Three out of Five kernels
BY KAYLEE BREWSTER
“Paper Towns” is not the movie it appears to be.
The storyline is fairly familiar: the classic girl next door and the boy who falls in love with her. The girl in this case happens to be Margo (Cara Delevingne), who everyone wants to either be or be with. She’s pretty, smart and doesn’t bother with the rules. Quentin (Nat Wolff) is the boy. He’s good in school, loyal and doesn’t want to get in trouble.
It’s their senior year, prom is getting closer and closer and after one night of pulling pranks with Quentin, Margo is gone. Just like that. And just like that, Quentin decides to find her.
While the cast members are young, they certainly don’t act it. Not only do Wolff and Delevingne manage to pull off their individual roles — the straight-laced boy and the wild-child girl — with relative believability, the rest of the cast really makes it shine.
I’m talking about Quentin’s friends Ben (Austin Abrams) and Radar (Justice Smith), the boy’s best friends “since we were fetuses.” And not only do their characters provide much of the humor in the film — be it Ben’s failed charisma with the ladies or Radar’s embarrassing family secret — but their chemistry as friends is impeccable.
It’s the way they talk with each other, joke with each, act with each other and reference old times with each other that makes you think, “Wow, these guys have been friends for forever.” More importantly, it will remind you of all the good times with your own friends.
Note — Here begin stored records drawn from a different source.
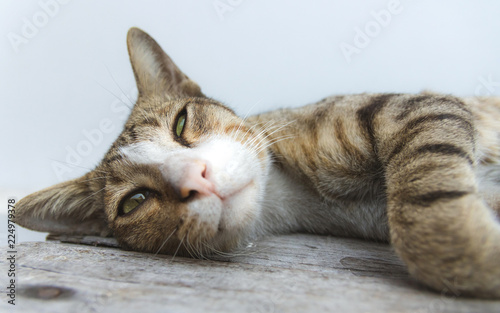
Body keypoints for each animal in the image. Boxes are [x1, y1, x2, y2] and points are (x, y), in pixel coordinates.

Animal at [14, 26, 500, 298]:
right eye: (133, 202)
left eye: (181, 121)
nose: (197, 178)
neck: (293, 196)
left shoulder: (413, 108)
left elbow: (425, 217)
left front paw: (474, 252)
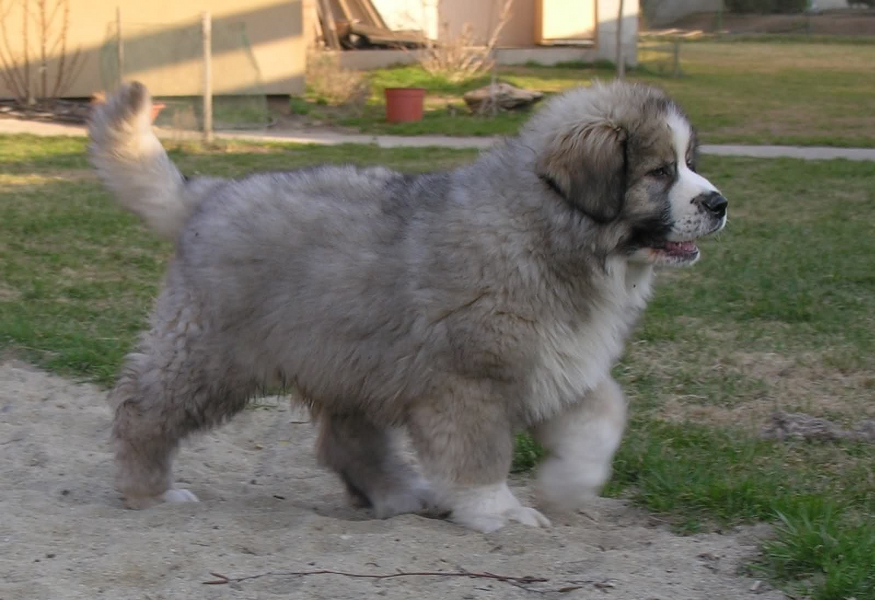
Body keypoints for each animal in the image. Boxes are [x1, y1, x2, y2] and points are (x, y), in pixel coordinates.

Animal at [88, 80, 727, 533]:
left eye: (690, 163)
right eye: (659, 172)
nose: (719, 203)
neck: (549, 235)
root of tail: (207, 194)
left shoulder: (556, 363)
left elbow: (605, 415)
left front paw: (566, 486)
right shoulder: (469, 381)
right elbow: (479, 455)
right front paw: (498, 511)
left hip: (350, 357)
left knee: (346, 440)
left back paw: (399, 495)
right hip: (215, 353)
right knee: (145, 407)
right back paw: (150, 491)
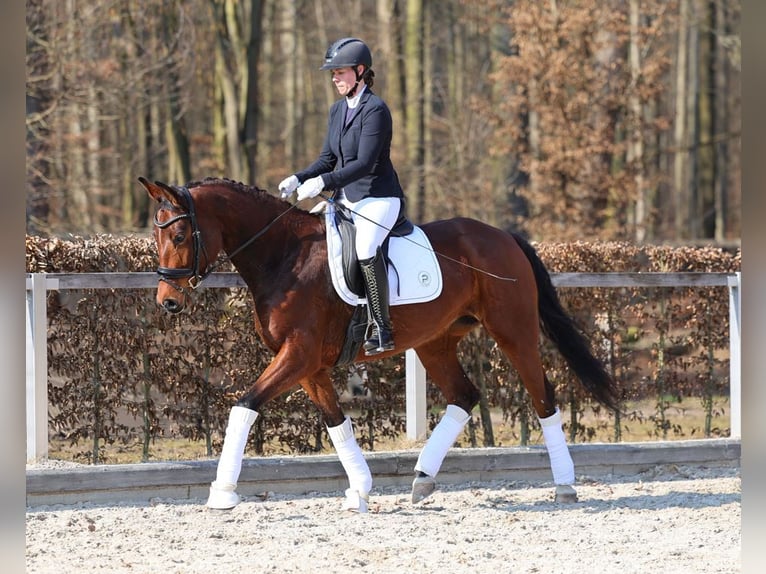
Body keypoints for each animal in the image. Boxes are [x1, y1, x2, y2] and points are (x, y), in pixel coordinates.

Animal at [139, 176, 620, 512]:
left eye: (179, 237)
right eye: (156, 237)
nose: (167, 303)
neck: (285, 256)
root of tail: (504, 236)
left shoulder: (298, 355)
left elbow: (245, 405)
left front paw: (222, 492)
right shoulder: (309, 366)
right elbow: (336, 423)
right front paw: (361, 489)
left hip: (513, 332)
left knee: (543, 398)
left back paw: (564, 485)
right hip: (435, 343)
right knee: (465, 395)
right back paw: (423, 478)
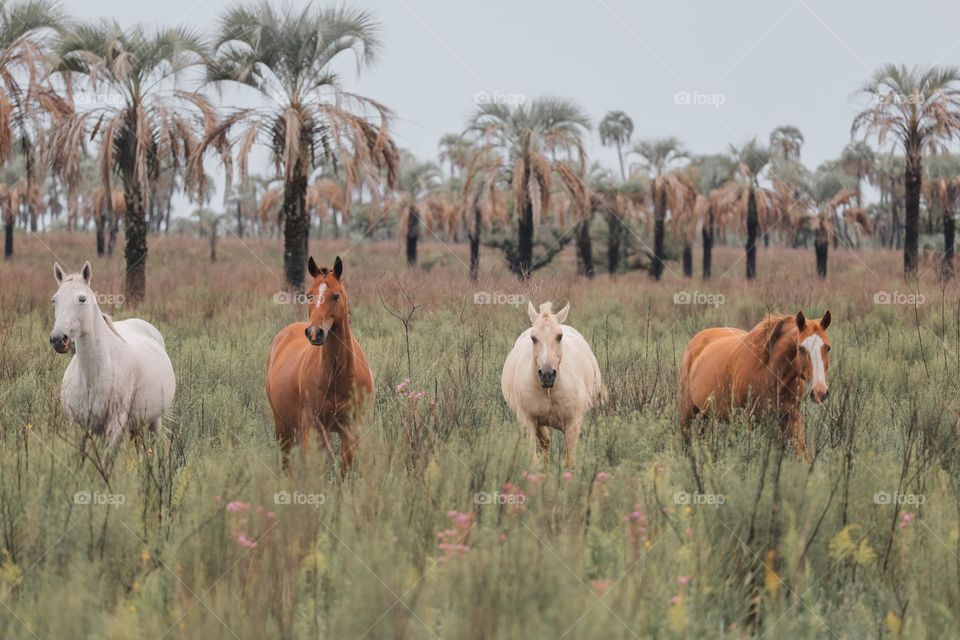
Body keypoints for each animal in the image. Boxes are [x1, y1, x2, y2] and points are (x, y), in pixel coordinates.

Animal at [50, 261, 176, 442]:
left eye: (82, 299)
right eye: (54, 300)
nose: (58, 339)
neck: (93, 377)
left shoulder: (115, 426)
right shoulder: (77, 424)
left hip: (154, 422)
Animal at [265, 256, 374, 473]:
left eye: (336, 296)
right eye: (309, 295)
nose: (315, 332)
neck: (338, 376)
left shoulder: (350, 429)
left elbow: (345, 468)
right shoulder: (313, 426)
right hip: (283, 425)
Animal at [501, 301, 606, 467]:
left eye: (559, 336)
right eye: (533, 337)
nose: (547, 374)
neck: (550, 391)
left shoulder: (573, 424)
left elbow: (569, 461)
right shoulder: (528, 421)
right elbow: (534, 457)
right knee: (546, 443)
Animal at [678, 311, 832, 459]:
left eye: (828, 348)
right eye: (801, 348)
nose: (820, 391)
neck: (770, 375)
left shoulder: (792, 419)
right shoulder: (746, 422)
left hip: (705, 414)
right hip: (687, 414)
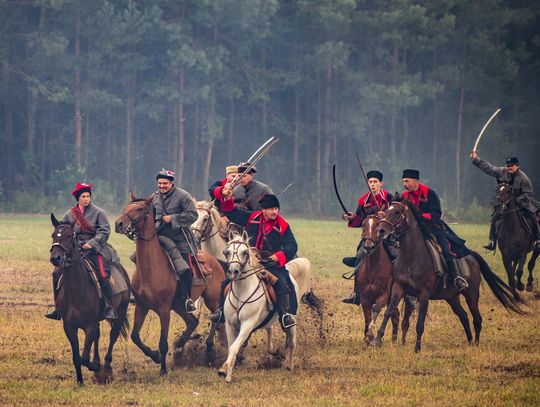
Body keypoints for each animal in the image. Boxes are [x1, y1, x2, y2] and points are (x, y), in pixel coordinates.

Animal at [48, 215, 131, 384]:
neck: (77, 291)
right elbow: (77, 357)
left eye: (69, 236)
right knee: (98, 337)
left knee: (113, 336)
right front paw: (80, 381)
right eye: (53, 235)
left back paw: (106, 368)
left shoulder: (89, 326)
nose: (55, 258)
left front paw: (97, 368)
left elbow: (84, 357)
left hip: (120, 313)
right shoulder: (70, 327)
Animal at [114, 194, 226, 376]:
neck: (150, 268)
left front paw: (163, 370)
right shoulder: (142, 306)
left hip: (211, 299)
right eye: (127, 207)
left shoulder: (164, 309)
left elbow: (163, 342)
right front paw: (155, 356)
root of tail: (215, 261)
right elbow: (135, 337)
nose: (119, 224)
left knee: (216, 318)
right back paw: (180, 345)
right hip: (180, 305)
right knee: (192, 322)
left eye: (140, 209)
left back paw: (209, 347)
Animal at [217, 231, 322, 384]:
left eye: (244, 252)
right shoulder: (230, 325)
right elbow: (232, 347)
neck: (242, 292)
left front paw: (224, 369)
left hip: (292, 321)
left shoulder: (247, 324)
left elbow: (234, 347)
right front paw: (227, 374)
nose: (233, 272)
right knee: (270, 329)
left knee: (292, 343)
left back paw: (290, 366)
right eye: (227, 252)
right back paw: (272, 351)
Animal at [356, 215, 416, 346]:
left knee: (405, 316)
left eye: (378, 226)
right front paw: (367, 337)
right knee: (395, 315)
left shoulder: (384, 296)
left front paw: (371, 336)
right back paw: (393, 339)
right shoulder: (364, 298)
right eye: (363, 225)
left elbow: (375, 310)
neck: (373, 269)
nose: (368, 246)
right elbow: (367, 316)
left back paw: (402, 341)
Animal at [374, 196, 524, 352]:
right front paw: (377, 339)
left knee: (477, 318)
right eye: (386, 210)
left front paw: (417, 349)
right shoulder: (399, 289)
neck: (412, 257)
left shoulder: (424, 295)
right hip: (452, 298)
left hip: (471, 295)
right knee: (464, 316)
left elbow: (420, 323)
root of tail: (472, 256)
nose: (380, 230)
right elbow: (389, 311)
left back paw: (476, 344)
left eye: (397, 212)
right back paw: (470, 341)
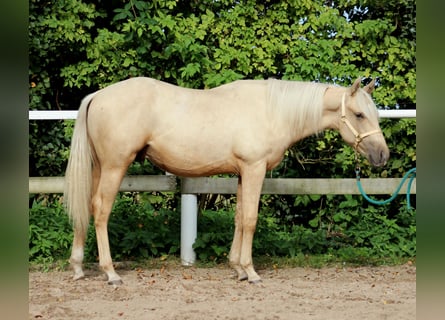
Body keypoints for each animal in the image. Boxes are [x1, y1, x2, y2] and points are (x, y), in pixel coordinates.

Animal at [64, 76, 386, 284]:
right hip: (115, 166)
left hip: (99, 168)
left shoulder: (243, 173)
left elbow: (239, 217)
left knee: (87, 207)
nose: (383, 155)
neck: (272, 111)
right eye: (359, 114)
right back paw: (110, 273)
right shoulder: (255, 169)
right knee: (101, 210)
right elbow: (251, 220)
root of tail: (97, 96)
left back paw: (78, 267)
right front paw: (251, 272)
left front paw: (237, 268)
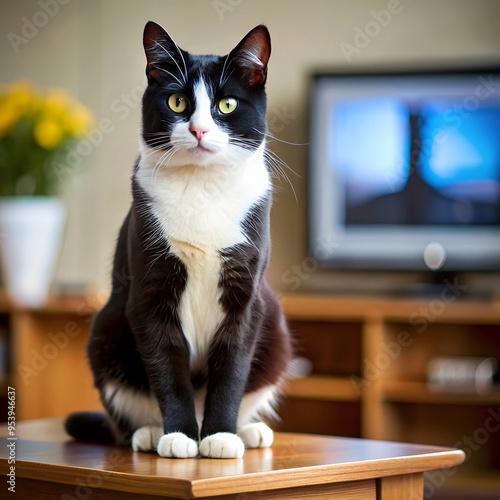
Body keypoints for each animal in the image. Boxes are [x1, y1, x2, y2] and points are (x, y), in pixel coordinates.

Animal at [66, 21, 292, 458]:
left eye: (226, 105)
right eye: (176, 102)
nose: (199, 129)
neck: (201, 186)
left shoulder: (247, 296)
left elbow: (233, 366)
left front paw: (220, 435)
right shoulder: (148, 291)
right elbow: (167, 367)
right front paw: (180, 436)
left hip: (275, 330)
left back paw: (248, 431)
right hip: (106, 332)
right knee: (125, 411)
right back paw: (149, 433)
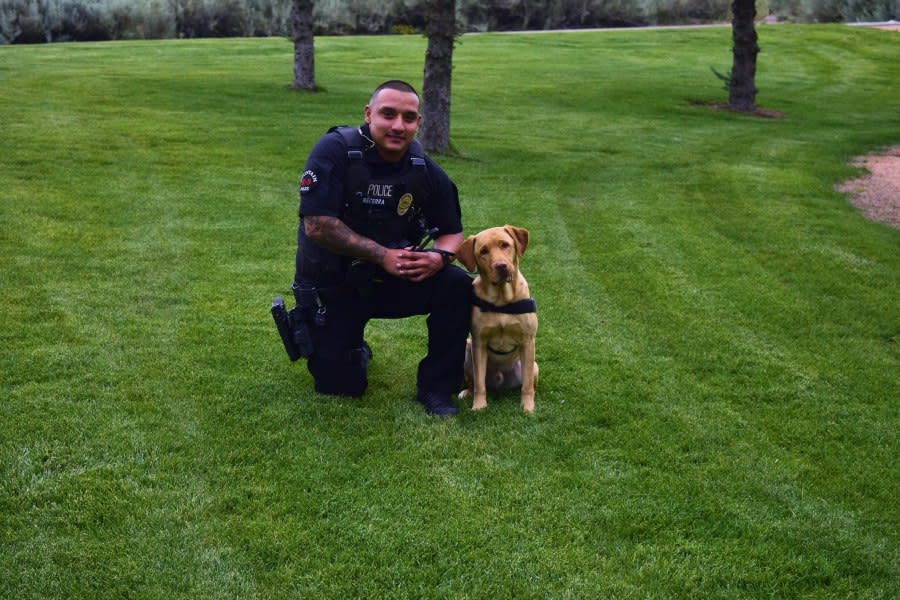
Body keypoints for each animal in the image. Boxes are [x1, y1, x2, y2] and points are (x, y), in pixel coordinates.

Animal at [460, 225, 536, 412]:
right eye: (483, 251)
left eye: (505, 245)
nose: (501, 266)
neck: (502, 300)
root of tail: (499, 382)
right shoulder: (479, 343)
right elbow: (480, 384)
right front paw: (479, 406)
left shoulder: (528, 341)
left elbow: (527, 385)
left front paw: (528, 408)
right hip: (466, 350)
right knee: (474, 383)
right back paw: (466, 392)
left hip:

That’s what’s really at the heart of this story. It’s not just a tale about a boy and a girl, but also about the boy’s friends.
The real story also takes some detours from the clichéd version, which is a breath of fresh air. However, some ends don’t tie up quite as well as they should.
Despite those few issues, “Paper Towns” should satisfy most moviegoers, although it’s probably geared more for teens who are facing much of the same questions and emotions as the characters in the film.
It’s a pleasant break from tradition and the chemistry among the cast is outstanding. But watching it can probably wait for a DVD home viewing.